[理解度の確認]:
1. 次の (a)〜(c) が原文抜粋の内容と一致するかどうかを「はい」または「いいえ」で答え、判断の根拠となる原文抜粋の語句をそのまま引用せよ。
(a) 第1の実施の形態では、第11光学系L11の全体を光軸と垂直に±0.4mm移動させることで、約±5%程度の画面シフトが可能になる。
(b) 第2の実施の形態では、画面シフト機能SFを実現するために第11光学系L11の全体を移動させる。
(c) 図22の横収差図では、点線が460nmを表している。
2. 原文抜粋によると、第2の実施の形態の投射光学系3では、画面シフト機能SFと変倍機能MFのために移動させる光学部品以外の構成について説明が省略されている。その理由を原文抜粋に基づいて説明せよ。

[原文抜粋]:
........

図13(a)は、第1の実施の形態における投射光学系において、画面シフト機能SFを有するレンズ群と移動量の具体例を示す説明図である。
図13(b)および(c)は、第1の実施の形態における投射光学系において、フローティング機能FFと変倍機能MFに関するレンズ間隔の具体例を示す説明図である。図中における数値は図11におけるdiに対応する。ここで、flは、それぞれの焦点距離、βは拡大倍率である。
図14は、第1の実施の形態における投射光学系に対応する非球面係数の具体例を説明図である。図例の非球面係数は、上記(7)式に対応したものである。
図15は、第1の実施の形態における画像変調素子の具体例を示す説明図である。上述した図10の横収差における1ドットサイズとは、ここに記すサイズを示したものである。
図16は、第1の実施の形態における投射光学系を用いて、図15に示した画像変調素子を2次像面上に拡大投射したときのTV歪曲の状態を示した説明図である。
図17は、第1の実施の形態における投射光学系を用いて、図15に示した画像変調素子を2次像面上に拡大投射した時の、対角サイズ、画歪等の変化量の具体例を示す説明図である。
図18は、図17に示した変化量等を求める際に基にした計算式の具体例を示す説明図である。
図19は、第1の実施の形態における投射光学系での条件式(1)〜(6)の具体的な数値の一例を示す説明図である。
以上のような具体的な数値例によって特定される投射光学系3によれば、画面シフト機能SFとして、第1光学系L1の一部である第11光学系L11の全体を、光軸と±0.4mm垂直に移動させることで、約±5%程度の画面シフトを可能とする。また、変倍機能MFとして、第11光学系L11を構成する1つの群を光軸上に移動させることで、±0.35%程度の拡大倍率を変化させる。また、第12光学系L12を構成する第12a群L12aおよび第12b群L12bを、近距離投射時48.5″から遠距離投射時135″への合焦の際、中間像側から1次像面側に移動させるフローティング機能FFを持つ。
<第2の実施の形態>
図20は、第2の実施の形態における投射光学系の概略構成例を示す説明図である。図例では、基準投射距離時の光路を示している。
また、図21は、第2の実施の形態における投射光学系の要部構成例を示す説明図である。図例では、近距離投射時における第1光学系L1のレンズ断面を示している。
図例のように、第2の実施の形態における投射光学系3は、画面シフト機能SFを実現するために移動させる光学部品が、上述した第1の実施の形態の場合とは異なる。すなわち、第11光学系L11の全体ではなく、当該第11光学系L11を構成する一部の光学部品を移動させることで、画面シフト機能SFを実現するようになっている。
また、第2の実施の形態における投射光学系3は、変倍機能MFを実現するために移動させる光学部品についても、上述した第1の実施の形態の場合とは異なる。
なお、それ以外の構成については、上述した第1の実施の形態の場合と同様であるため、ここではその説明を省略する。
ここで、第2の実施の形態における投射光学系3について、具体的な数値例を挙げて、以下にその簡単な説明を行う。
図22は、第2の実施の形態における投射光学系による横収差図である。図中において、一目盛りは1ドットサイズをスクリーン上に拡大投射した時の1ドットサイズとなる。実線は546.1nm、点線は620nm、1点鎖線は460nmとなる。なお、ここで示す横収差図は、y方向に移動させたときの横収差図であるが、もちろん移動方向はy方向に限らず、光軸に垂直であればどの方向でもよい。

........

[提供データ]:
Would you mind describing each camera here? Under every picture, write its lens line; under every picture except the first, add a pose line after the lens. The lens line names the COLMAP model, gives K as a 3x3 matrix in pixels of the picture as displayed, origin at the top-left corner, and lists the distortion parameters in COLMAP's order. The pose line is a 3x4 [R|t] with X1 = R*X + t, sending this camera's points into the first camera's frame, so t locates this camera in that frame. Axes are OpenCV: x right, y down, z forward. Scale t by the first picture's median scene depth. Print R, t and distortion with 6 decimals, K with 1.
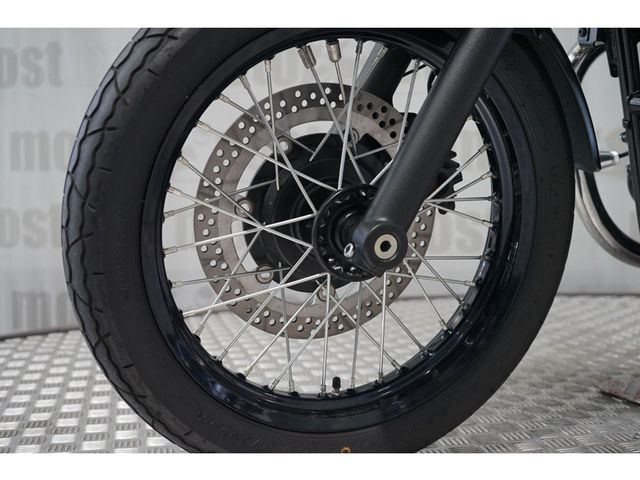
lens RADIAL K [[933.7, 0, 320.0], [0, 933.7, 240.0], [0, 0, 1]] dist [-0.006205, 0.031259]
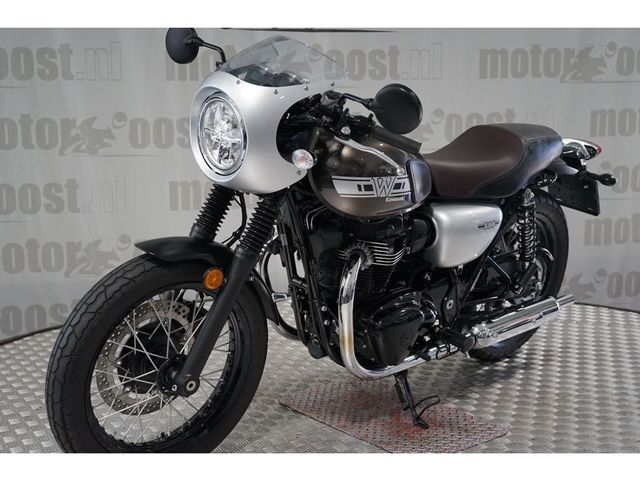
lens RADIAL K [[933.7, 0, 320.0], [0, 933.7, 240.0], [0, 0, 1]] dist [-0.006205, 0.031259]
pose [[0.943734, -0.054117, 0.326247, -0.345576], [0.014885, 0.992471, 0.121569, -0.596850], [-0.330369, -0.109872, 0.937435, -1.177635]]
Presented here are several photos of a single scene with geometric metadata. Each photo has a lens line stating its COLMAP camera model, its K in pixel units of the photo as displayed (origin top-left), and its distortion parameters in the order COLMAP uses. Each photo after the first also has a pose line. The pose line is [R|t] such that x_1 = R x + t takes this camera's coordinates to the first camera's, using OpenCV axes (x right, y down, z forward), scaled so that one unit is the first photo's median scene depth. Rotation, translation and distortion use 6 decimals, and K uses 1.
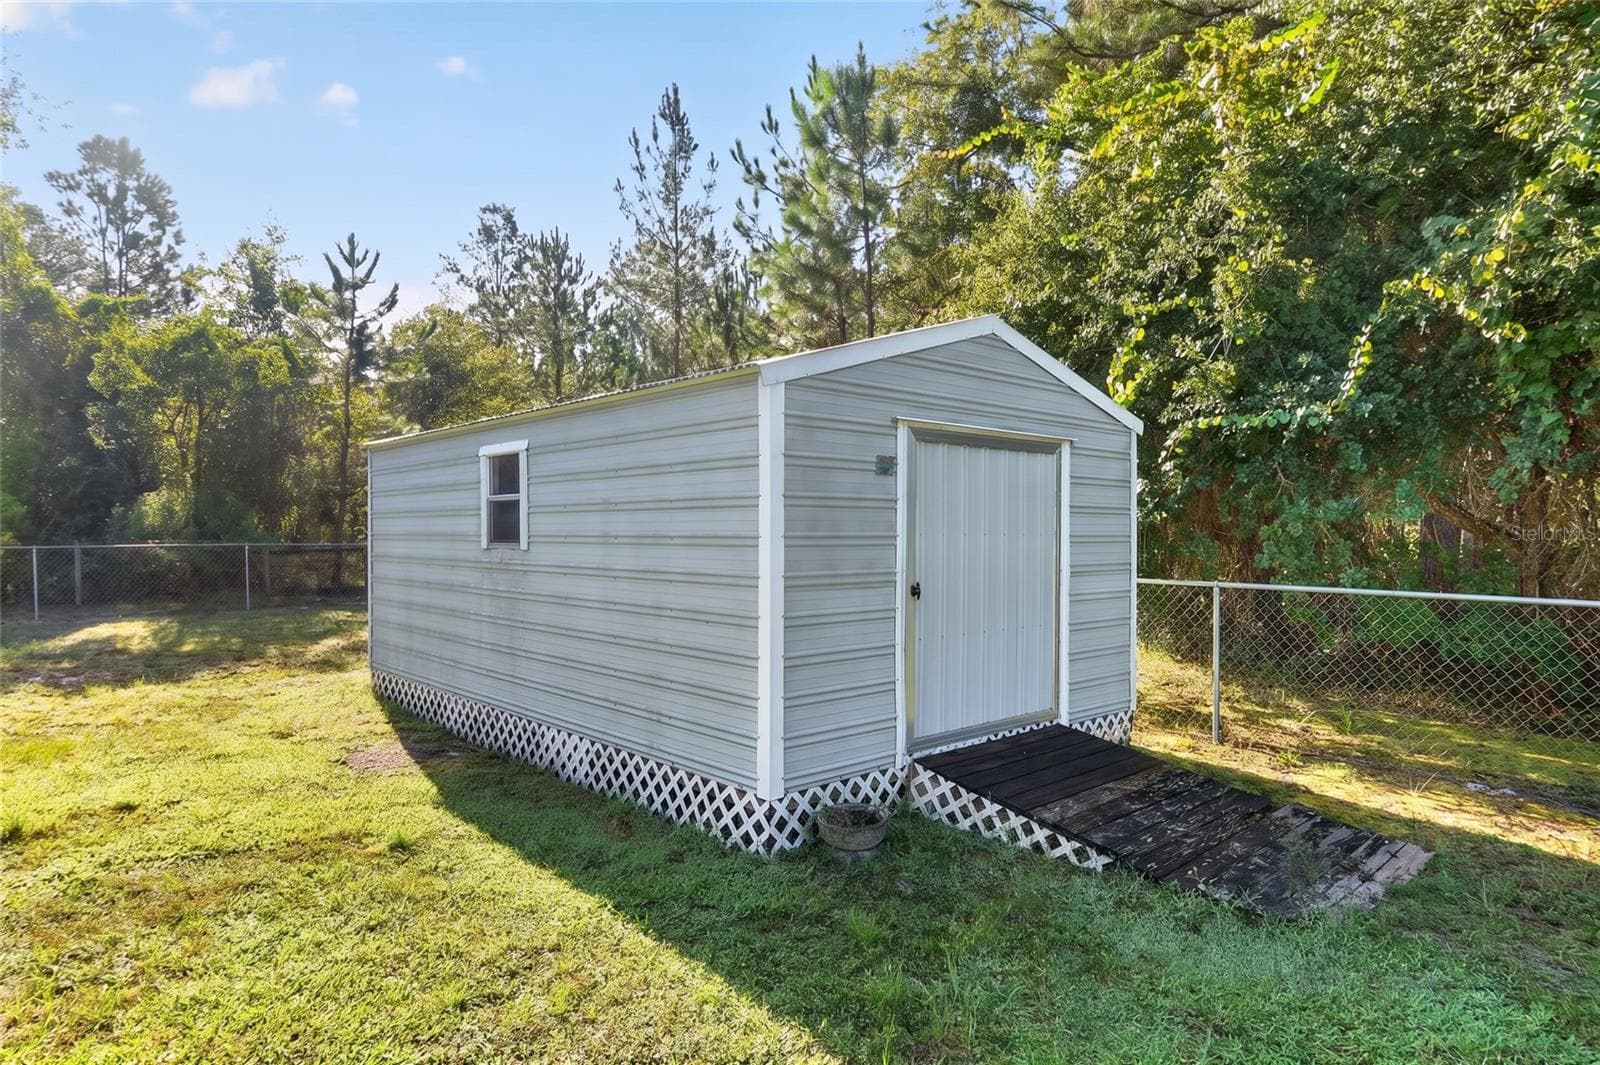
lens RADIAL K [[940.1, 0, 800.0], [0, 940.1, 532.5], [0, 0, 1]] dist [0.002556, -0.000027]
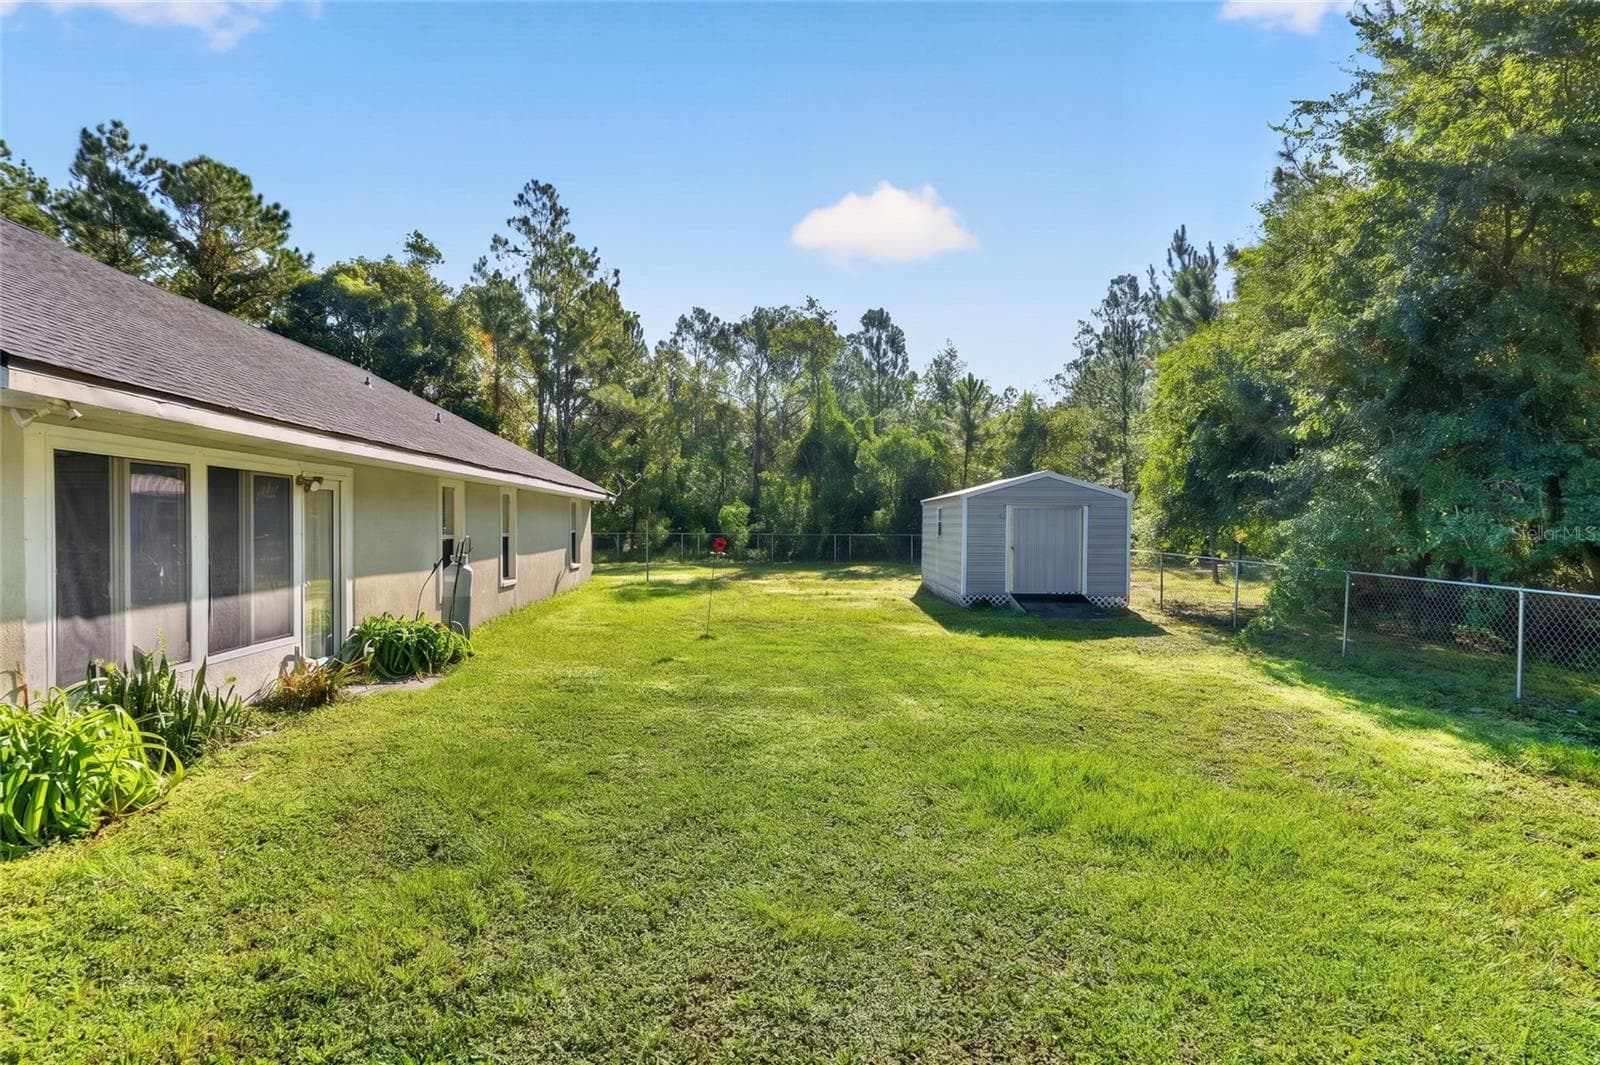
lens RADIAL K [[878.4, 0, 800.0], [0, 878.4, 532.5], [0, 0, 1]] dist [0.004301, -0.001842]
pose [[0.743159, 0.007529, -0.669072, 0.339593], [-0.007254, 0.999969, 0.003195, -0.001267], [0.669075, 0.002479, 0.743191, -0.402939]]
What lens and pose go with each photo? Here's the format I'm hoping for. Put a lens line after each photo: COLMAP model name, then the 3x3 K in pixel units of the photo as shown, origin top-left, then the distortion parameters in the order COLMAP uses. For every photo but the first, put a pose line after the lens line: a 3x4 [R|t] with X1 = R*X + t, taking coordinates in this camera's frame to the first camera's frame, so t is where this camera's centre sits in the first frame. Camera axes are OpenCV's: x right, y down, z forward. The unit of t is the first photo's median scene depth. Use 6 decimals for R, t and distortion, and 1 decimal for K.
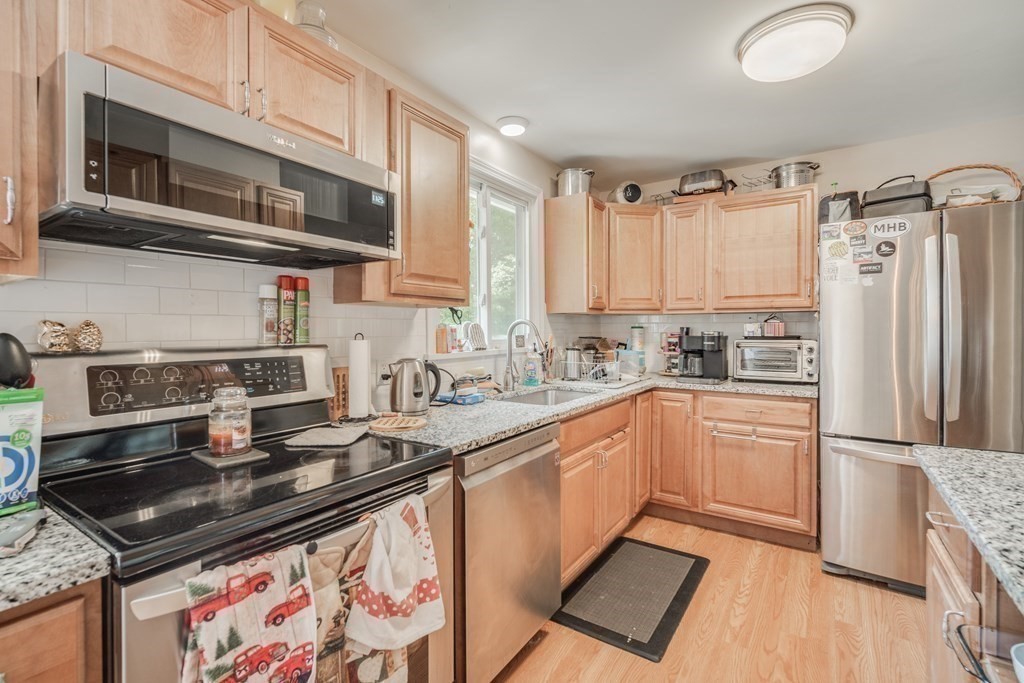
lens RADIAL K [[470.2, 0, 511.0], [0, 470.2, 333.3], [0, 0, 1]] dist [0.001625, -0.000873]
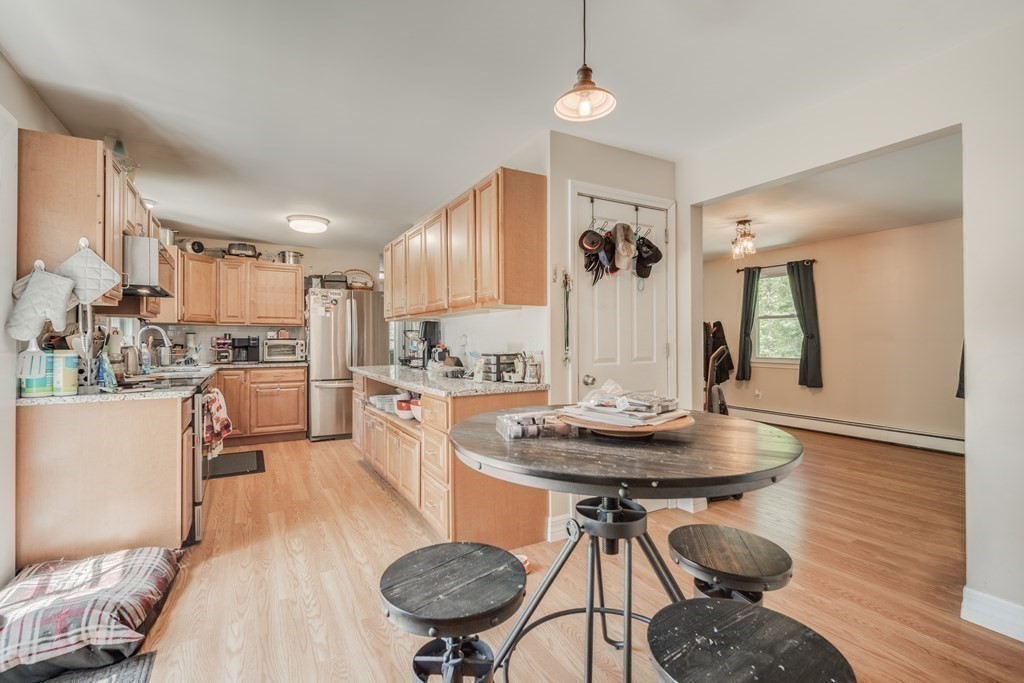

........

[解答]:
1.
(a) はい。「第11光学系L11の全体を、光軸と±0.4mm垂直に移動させることで、約±5%程度の画面シフトを可能とする」
(b) いいえ。「第11光学系L11の全体ではなく、当該第11光学系L11を構成する一部の光学部品を移動させることで、画面シフト機能SFを実現するようになっている」
(c) いいえ。「点線は620nm、1点鎖線は460nmとなる」

2. それ以外の構成は第1の実施の形態の場合と同様であるため、説明が省略されている。